[Entries drawn from a collection]

§

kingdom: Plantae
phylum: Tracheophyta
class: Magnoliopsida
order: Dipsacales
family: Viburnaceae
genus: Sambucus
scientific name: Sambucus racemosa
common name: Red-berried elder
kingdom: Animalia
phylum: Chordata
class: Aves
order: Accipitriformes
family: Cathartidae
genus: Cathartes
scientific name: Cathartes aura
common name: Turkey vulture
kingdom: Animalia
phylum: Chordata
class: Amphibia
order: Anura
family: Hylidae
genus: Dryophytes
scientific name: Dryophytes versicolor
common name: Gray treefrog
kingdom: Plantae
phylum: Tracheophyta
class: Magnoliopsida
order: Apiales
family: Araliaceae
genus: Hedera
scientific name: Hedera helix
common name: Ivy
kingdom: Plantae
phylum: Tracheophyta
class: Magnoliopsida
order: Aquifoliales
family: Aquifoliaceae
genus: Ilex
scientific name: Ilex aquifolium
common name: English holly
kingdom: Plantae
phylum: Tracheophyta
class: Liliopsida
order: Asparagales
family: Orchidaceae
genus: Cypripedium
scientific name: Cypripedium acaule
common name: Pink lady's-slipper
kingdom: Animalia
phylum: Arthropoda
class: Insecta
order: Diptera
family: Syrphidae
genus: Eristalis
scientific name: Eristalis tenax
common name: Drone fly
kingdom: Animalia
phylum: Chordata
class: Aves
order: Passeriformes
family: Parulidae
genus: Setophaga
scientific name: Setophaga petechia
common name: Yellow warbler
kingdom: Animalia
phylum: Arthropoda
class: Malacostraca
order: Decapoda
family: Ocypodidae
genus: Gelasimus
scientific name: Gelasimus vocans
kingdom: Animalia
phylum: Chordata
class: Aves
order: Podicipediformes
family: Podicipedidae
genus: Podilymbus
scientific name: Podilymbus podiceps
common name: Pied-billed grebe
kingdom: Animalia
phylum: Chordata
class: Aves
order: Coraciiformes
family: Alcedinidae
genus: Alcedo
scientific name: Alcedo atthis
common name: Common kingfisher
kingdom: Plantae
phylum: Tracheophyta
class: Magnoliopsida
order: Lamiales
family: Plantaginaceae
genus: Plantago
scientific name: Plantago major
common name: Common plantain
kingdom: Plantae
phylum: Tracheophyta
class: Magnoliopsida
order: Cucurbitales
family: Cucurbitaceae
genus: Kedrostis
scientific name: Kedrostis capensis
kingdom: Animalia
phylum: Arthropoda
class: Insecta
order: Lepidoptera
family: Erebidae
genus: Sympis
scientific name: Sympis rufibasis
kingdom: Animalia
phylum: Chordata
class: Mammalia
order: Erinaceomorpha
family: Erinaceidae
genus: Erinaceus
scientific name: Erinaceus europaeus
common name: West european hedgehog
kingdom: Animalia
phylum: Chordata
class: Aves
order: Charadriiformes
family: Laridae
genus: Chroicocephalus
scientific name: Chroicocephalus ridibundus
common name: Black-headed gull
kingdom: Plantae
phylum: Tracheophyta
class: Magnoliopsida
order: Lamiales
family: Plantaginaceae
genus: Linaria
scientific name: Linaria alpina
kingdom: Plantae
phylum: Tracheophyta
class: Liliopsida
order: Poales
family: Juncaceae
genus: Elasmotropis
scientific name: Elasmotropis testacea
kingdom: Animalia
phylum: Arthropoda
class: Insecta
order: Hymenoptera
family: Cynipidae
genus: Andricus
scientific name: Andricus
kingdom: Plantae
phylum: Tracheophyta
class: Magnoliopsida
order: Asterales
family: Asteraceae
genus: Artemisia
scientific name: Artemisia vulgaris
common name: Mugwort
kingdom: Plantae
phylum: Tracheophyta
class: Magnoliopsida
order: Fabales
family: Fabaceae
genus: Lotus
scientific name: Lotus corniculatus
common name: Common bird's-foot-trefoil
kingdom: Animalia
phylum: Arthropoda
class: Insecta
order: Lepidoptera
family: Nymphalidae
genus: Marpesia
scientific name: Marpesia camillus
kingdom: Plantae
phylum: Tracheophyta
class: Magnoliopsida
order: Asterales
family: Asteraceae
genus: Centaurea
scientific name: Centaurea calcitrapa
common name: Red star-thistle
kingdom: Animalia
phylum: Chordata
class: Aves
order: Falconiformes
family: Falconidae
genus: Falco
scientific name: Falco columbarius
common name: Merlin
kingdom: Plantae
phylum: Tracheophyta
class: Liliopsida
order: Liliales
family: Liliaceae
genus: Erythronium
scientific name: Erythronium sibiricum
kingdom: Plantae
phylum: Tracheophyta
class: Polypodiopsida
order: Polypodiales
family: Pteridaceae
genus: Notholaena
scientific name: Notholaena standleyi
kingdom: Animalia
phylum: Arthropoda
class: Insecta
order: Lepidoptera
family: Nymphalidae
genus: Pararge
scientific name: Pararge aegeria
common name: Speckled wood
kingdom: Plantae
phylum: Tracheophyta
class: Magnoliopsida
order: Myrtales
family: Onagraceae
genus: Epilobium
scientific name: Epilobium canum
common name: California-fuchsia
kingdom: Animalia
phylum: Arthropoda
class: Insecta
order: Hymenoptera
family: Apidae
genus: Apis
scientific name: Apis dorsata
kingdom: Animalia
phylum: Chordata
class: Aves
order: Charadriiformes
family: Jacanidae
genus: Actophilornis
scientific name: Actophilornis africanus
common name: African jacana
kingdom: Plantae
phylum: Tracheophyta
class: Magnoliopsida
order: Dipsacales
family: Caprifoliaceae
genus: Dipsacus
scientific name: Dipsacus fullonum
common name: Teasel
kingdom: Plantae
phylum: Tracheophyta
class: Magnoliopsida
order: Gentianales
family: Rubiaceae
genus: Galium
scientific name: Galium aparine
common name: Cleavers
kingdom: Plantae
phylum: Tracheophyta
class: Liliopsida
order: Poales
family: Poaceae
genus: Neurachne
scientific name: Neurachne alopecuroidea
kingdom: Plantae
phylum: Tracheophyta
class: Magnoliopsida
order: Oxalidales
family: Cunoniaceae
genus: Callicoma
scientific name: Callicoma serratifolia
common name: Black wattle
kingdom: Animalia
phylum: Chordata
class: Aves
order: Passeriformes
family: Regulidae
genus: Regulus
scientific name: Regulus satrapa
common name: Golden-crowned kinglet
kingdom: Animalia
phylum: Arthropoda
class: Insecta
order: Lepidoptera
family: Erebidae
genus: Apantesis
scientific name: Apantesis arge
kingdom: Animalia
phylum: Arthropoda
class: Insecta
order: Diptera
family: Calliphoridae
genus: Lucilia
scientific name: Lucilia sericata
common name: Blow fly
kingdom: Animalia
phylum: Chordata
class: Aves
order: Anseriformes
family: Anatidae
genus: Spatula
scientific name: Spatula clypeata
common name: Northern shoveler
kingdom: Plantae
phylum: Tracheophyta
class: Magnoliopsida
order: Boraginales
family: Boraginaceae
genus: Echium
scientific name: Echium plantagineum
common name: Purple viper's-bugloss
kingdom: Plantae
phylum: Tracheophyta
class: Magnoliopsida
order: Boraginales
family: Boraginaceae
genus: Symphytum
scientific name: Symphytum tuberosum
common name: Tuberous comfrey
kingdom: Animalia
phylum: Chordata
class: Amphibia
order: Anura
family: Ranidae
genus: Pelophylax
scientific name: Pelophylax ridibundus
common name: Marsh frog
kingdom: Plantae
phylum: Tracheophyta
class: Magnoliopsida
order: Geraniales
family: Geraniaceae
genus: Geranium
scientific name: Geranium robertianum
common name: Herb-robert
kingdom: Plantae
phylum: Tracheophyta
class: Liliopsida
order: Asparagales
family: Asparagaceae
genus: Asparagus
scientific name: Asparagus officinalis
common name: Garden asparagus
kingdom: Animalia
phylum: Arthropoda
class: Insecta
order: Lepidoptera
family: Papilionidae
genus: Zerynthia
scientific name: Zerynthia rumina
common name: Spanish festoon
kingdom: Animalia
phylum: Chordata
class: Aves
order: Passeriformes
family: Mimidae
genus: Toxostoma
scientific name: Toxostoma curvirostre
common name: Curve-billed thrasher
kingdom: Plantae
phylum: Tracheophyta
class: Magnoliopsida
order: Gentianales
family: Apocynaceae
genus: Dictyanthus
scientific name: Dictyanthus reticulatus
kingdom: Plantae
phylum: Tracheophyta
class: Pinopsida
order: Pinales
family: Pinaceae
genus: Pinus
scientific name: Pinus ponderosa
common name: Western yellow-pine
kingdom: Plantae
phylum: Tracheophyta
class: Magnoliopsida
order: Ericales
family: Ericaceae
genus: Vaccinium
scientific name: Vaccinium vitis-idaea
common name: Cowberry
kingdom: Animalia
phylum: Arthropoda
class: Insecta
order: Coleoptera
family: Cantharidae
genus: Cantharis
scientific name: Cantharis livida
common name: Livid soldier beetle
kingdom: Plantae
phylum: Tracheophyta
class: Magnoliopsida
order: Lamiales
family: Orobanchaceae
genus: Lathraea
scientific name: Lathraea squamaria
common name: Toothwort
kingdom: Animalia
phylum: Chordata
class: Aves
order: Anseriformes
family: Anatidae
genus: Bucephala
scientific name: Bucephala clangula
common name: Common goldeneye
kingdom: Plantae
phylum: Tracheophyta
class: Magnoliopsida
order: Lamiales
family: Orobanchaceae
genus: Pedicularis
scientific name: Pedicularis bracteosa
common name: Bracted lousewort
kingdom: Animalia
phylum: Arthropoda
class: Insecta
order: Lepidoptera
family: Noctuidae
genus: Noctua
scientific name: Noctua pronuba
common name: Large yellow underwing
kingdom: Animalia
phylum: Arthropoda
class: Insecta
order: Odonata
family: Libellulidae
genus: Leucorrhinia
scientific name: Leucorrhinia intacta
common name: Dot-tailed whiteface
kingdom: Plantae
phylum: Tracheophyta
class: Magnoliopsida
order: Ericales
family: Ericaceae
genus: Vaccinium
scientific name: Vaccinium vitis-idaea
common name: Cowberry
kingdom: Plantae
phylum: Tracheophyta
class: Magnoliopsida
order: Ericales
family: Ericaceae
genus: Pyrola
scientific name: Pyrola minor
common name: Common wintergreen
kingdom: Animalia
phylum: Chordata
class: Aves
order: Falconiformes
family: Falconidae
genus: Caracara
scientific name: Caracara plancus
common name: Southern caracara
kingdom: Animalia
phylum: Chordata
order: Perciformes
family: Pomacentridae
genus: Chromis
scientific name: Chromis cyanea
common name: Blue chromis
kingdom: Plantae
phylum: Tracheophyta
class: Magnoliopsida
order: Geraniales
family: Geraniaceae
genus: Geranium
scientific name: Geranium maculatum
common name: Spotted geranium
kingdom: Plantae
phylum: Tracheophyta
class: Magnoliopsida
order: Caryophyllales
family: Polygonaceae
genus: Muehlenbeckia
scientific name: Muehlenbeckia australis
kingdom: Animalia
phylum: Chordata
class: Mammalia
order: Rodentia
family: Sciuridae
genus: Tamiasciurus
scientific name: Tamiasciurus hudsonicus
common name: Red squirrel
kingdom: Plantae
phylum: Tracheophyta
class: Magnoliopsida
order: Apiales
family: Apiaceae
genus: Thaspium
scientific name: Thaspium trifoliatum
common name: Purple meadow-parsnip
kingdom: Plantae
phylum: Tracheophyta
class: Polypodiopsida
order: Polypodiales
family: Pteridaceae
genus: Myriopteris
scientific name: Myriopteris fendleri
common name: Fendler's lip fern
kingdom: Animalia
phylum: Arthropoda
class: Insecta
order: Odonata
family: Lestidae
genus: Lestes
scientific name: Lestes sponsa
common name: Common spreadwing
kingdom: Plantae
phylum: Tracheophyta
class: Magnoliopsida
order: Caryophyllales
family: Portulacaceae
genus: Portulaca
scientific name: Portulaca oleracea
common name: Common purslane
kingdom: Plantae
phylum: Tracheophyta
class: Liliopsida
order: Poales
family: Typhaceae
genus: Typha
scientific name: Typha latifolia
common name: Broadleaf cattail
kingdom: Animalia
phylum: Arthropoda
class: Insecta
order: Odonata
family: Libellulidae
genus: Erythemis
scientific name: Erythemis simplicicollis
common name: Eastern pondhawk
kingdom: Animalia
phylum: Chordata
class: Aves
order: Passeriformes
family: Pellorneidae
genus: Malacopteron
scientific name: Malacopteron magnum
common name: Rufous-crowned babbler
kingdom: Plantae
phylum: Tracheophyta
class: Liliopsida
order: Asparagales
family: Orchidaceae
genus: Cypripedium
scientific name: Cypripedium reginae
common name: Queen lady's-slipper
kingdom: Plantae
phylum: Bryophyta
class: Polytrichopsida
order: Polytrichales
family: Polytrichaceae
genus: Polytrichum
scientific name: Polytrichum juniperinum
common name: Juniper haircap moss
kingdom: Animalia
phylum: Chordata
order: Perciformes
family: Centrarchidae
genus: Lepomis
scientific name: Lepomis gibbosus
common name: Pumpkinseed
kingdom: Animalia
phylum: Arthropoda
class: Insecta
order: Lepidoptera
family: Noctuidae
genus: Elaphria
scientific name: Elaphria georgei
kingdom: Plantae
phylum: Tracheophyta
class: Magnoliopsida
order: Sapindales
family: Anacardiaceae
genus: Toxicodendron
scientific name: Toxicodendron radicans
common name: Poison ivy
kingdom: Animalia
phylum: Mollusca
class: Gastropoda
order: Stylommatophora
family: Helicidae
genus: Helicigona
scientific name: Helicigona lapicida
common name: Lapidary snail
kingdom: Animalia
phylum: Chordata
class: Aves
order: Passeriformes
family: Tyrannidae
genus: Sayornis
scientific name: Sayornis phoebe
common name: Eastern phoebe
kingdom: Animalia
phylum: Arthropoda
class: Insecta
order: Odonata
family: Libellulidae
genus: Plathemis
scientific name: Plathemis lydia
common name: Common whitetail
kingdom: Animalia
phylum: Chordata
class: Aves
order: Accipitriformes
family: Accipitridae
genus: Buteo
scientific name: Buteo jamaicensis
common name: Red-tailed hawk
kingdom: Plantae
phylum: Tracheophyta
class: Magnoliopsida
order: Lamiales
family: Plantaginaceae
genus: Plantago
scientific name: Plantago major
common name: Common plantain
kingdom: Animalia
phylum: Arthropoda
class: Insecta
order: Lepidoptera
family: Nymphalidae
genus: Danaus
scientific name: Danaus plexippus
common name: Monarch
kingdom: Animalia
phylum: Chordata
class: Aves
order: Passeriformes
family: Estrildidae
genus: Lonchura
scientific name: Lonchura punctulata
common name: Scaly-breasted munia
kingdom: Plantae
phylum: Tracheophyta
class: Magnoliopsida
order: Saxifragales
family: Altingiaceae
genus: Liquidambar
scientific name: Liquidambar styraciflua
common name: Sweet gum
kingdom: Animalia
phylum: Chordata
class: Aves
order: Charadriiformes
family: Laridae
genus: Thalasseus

§

» The request: Could you write out the stretch of material from the line containing "scientific name: Galium aparine" through the line containing "common name: Golden-crowned kinglet" again, swapping "common name" for "vernacular name" and leaving everything else unchanged?

» Written solution:
scientific name: Galium aparine
vernacular name: Cleavers
kingdom: Plantae
phylum: Tracheophyta
class: Liliopsida
order: Poales
family: Poaceae
genus: Neurachne
scientific name: Neurachne alopecuroidea
kingdom: Plantae
phylum: Tracheophyta
class: Magnoliopsida
order: Oxalidales
family: Cunoniaceae
genus: Callicoma
scientific name: Callicoma serratifolia
vernacular name: Black wattle
kingdom: Animalia
phylum: Chordata
class: Aves
order: Passeriformes
family: Regulidae
genus: Regulus
scientific name: Regulus satrapa
vernacular name: Golden-crowned kinglet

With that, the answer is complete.